# Critter control



## Sturty7 (Aug 25, 2016)

A woman I work with asked me to help her out and try to get rid of some coyotes around her house. They've been eating her neighbors chickens and she is worried about her cat and dog. I told her I would give it a try, but I admit to being a complete rookie. Any advice on calls and tactics for this? I would think bird in distress? Maybe a coyote call since its close to breeding time??


----------



## hunter19301 (Feb 18, 2009)

If they are feeding on chickens, definitely use some type of bird distress. If you could find a chicken type call, I'd go with that! I've not heard of one but there are all types of electronic calls out there. I have used the woodpecker distress call as well as "wacky woodpecker" by FoxPro.


----------



## doggk9 (Aug 27, 2006)

Why not chicken distress?

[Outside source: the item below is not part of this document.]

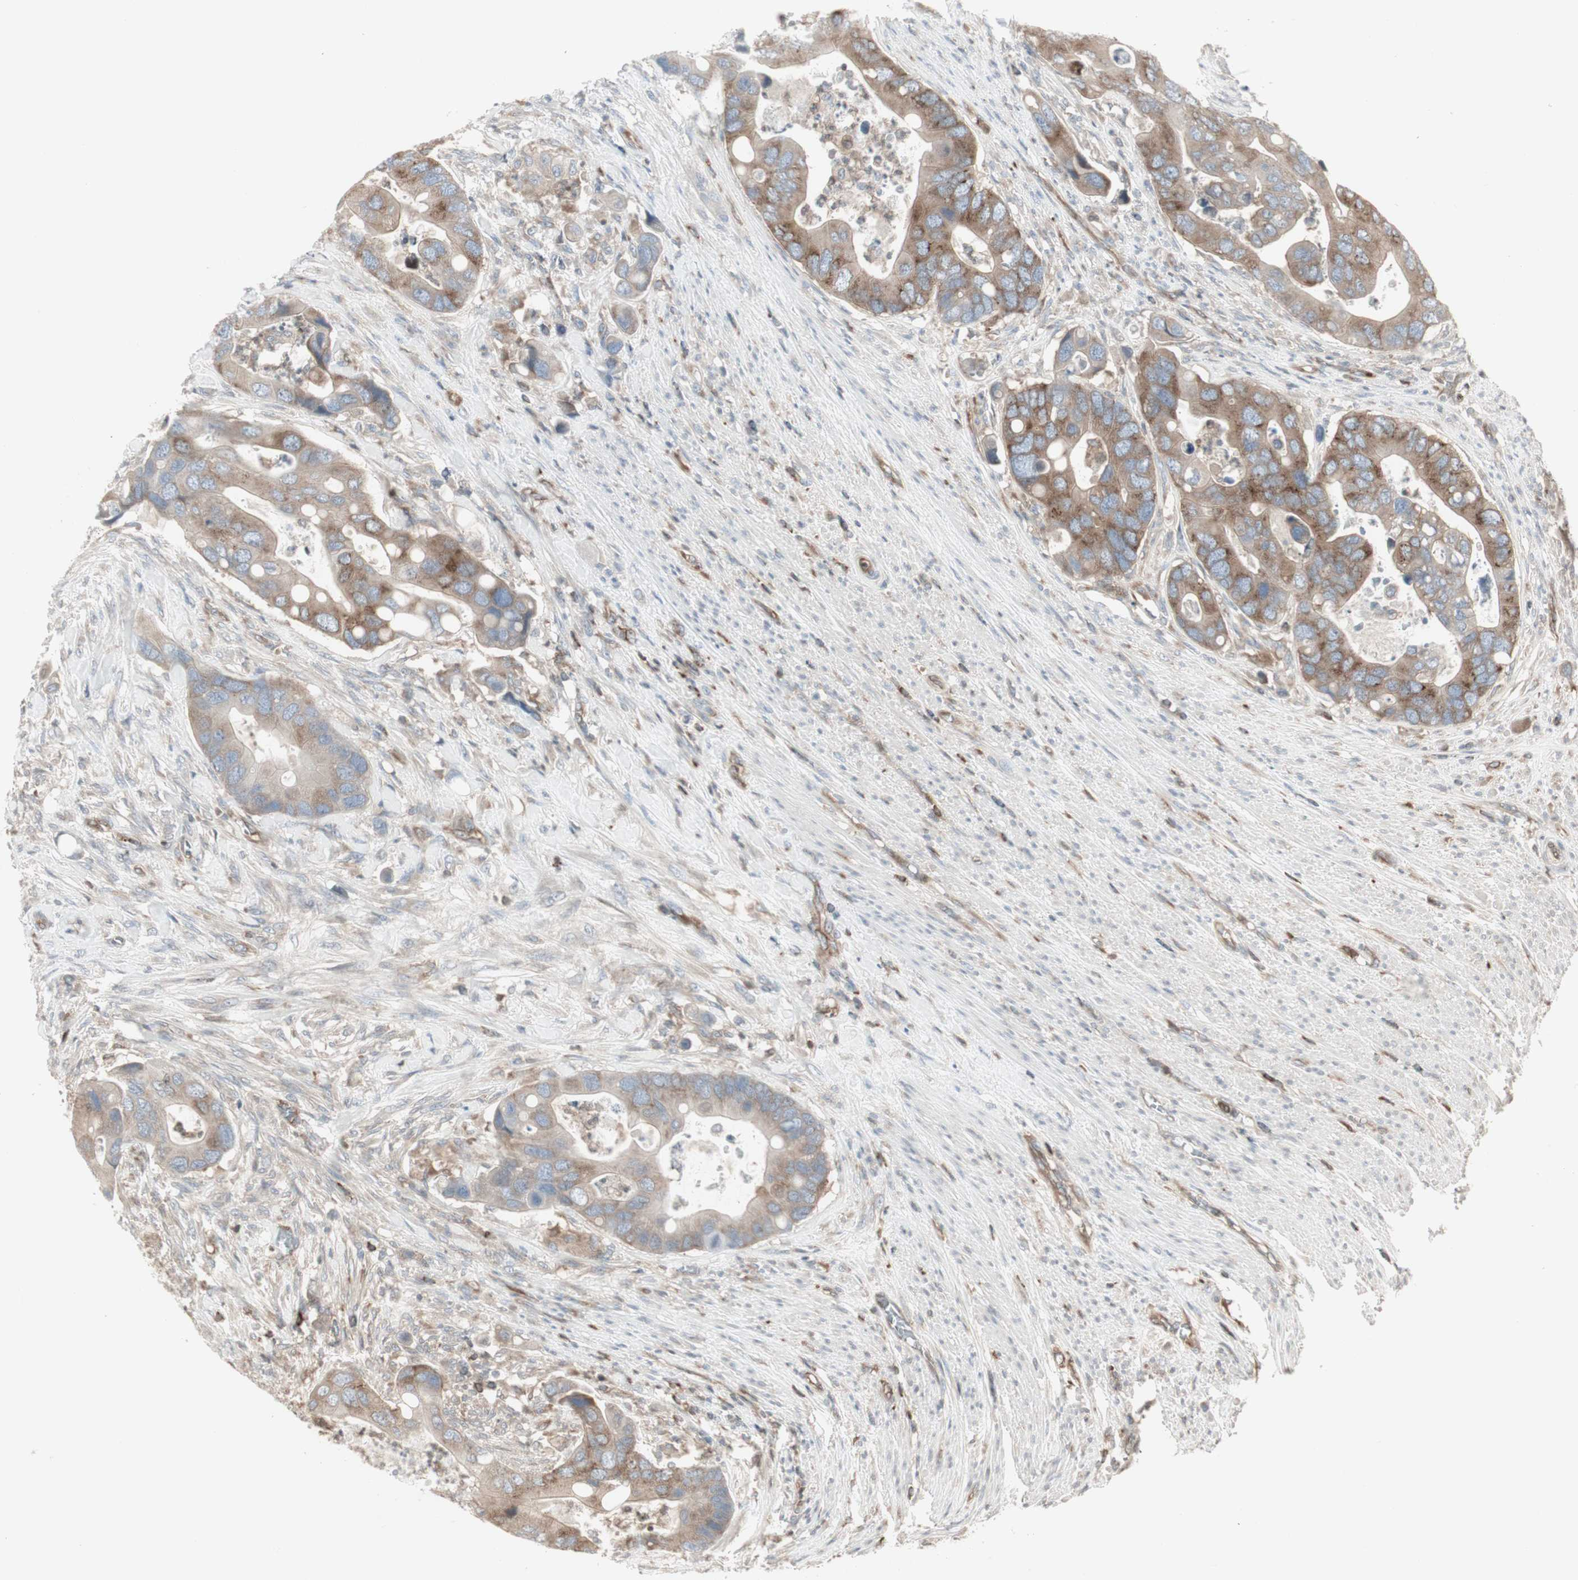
{"staining": {"intensity": "moderate", "quantity": ">75%", "location": "cytoplasmic/membranous"}, "tissue": "colorectal cancer", "cell_type": "Tumor cells", "image_type": "cancer", "snomed": [{"axis": "morphology", "description": "Adenocarcinoma, NOS"}, {"axis": "topography", "description": "Rectum"}], "caption": "This is a photomicrograph of immunohistochemistry (IHC) staining of colorectal adenocarcinoma, which shows moderate expression in the cytoplasmic/membranous of tumor cells.", "gene": "ARHGEF1", "patient": {"sex": "female", "age": 57}}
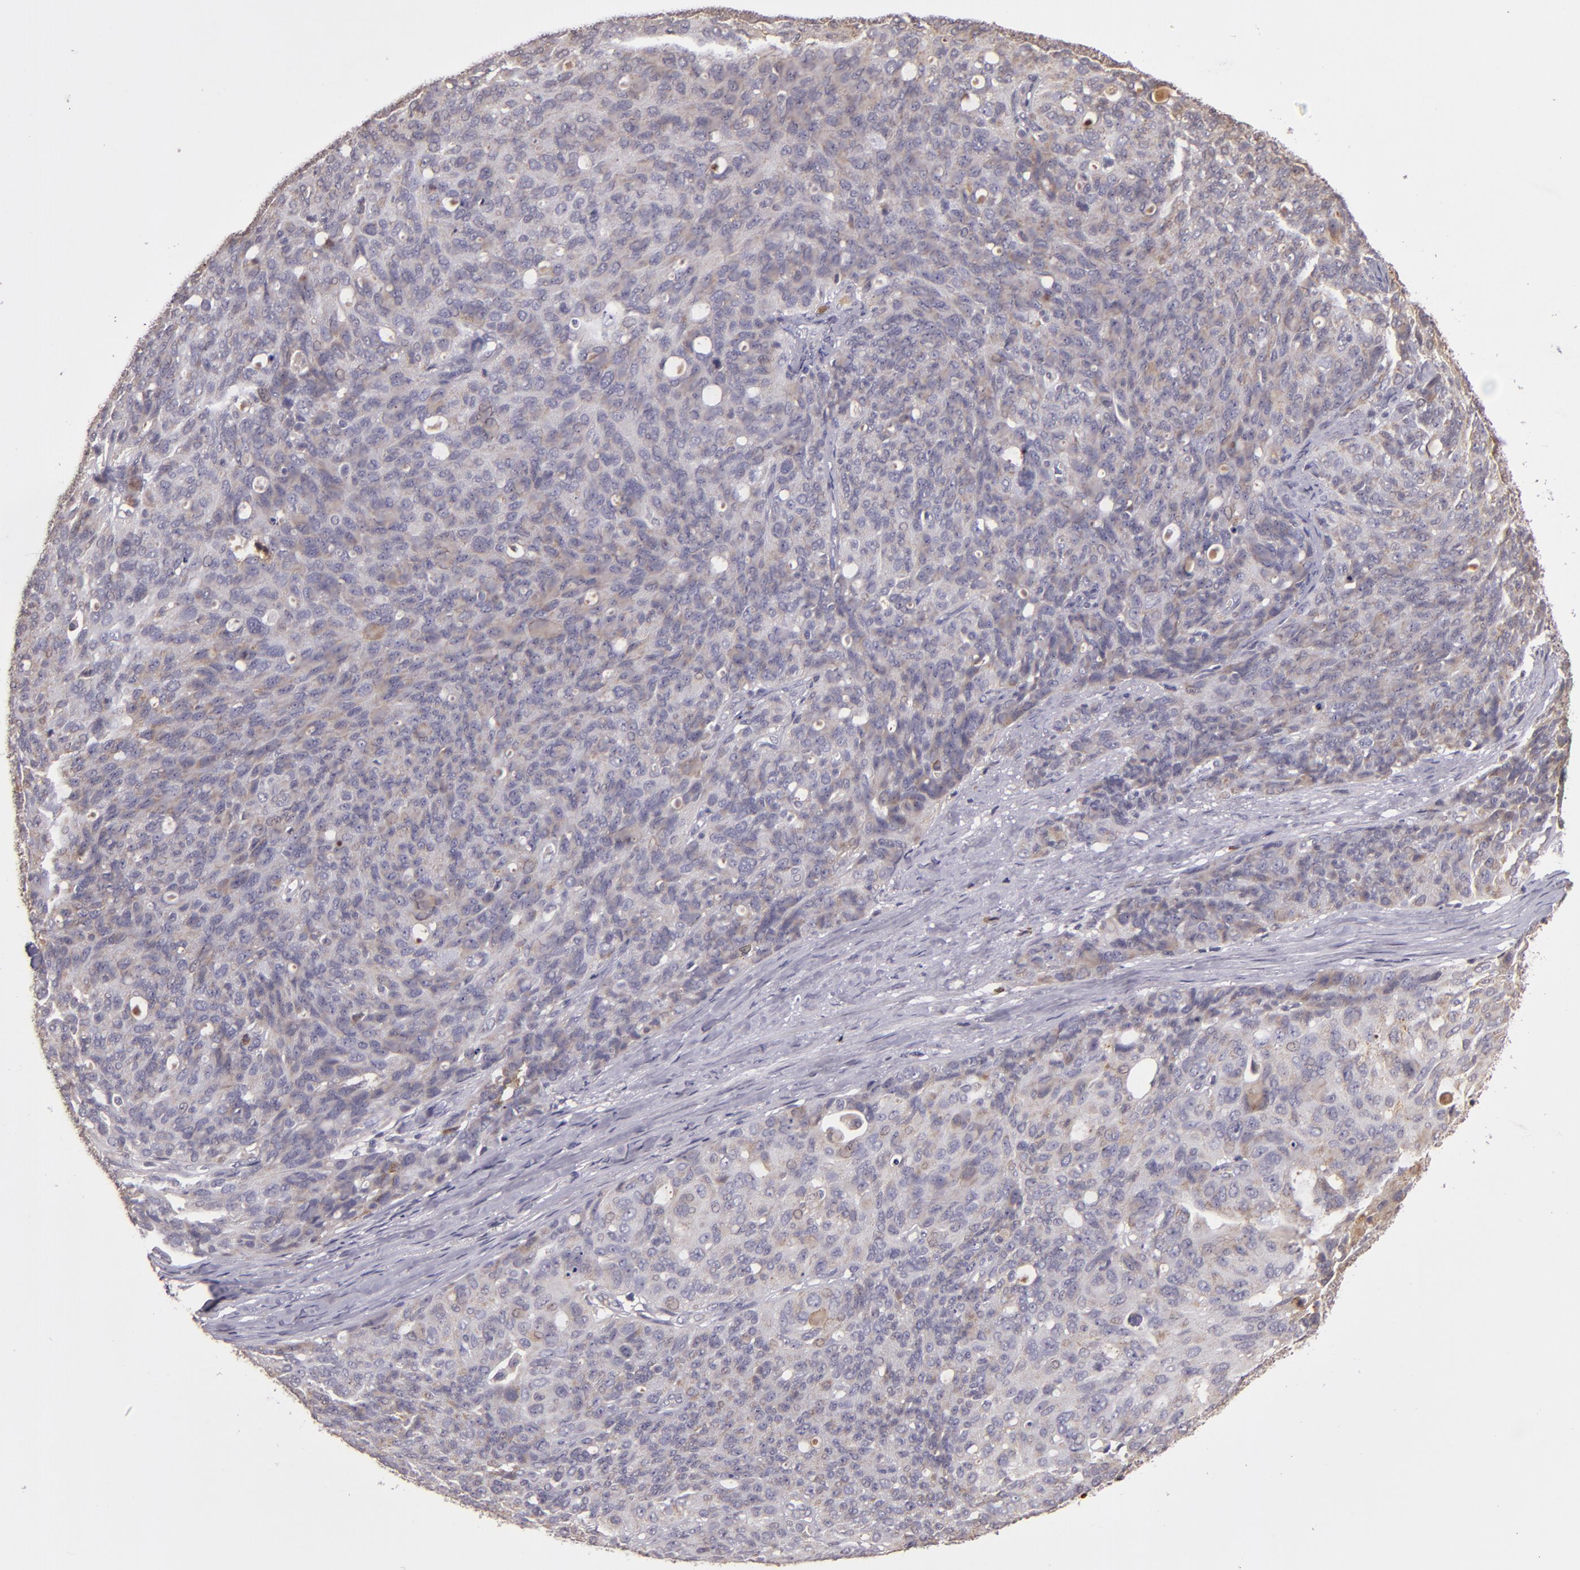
{"staining": {"intensity": "negative", "quantity": "none", "location": "none"}, "tissue": "ovarian cancer", "cell_type": "Tumor cells", "image_type": "cancer", "snomed": [{"axis": "morphology", "description": "Carcinoma, endometroid"}, {"axis": "topography", "description": "Ovary"}], "caption": "This is an IHC micrograph of human ovarian endometroid carcinoma. There is no positivity in tumor cells.", "gene": "ABL1", "patient": {"sex": "female", "age": 60}}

Or if they're coming in that often, just set up and don't call at all? They already have a reason to come investigate why complicate it? Or you could set up a lil further out and use coyote vocals to make them think someone had invaded their honey hole.


----------



## Sturty7 (Aug 25, 2016)

Would it be beer to go morning or evening? I have no night equipment


----------



## U D (Aug 1, 2012)

Beer in the morning. Heck, how can you drink beer all day of you don't start in the morning?


----------



## Capt.STU (Jan 1, 2012)

What county are you hunting?


Sent from my iPhone using Michigan Sportsman


----------



## Sturty7 (Aug 25, 2016)

I am just north of Montague when I was trying to help this lady, but I hunt mostly in northwest Kent county and surrounding areas.


----------



## nick 74 (Dec 4, 2008)

Sturty7 said:


> A woman I work with asked me to help her out and try to get rid of some coyotes around her house. They've been eating her neighbors chickens and she is worried about her cat and dog. I told her I would give it a try, but I admit to being a complete rookie. Any advice on calls and tactics for this? I would think bird in distress? Maybe a coyote call since its close to breeding time??


Just out of curiosity did they actually see coyote s killing the chickens? Lots of things can kill Chickens from weasels to owls and everything in between. I'm guessing they are free ranging and not penned up?


----------



## Sturty7 (Aug 25, 2016)

They didn't actually see them killing them, but they have trail cam pictures of them right by where the chickens are. I had mentioned that it might not be c oyotes but if it was I would try to get rid of them.


----------



## nick 74 (Dec 4, 2008)

Sturty7 said:


> They didn't actually see them killing them, but they have trail cam pictures of them right by where the chickens are. I had mentioned that it might not be c oyotes but if it was I would try to get rid of them.


Yeah even if they are not killing the chickens its sounds like they are too close to the house.


----------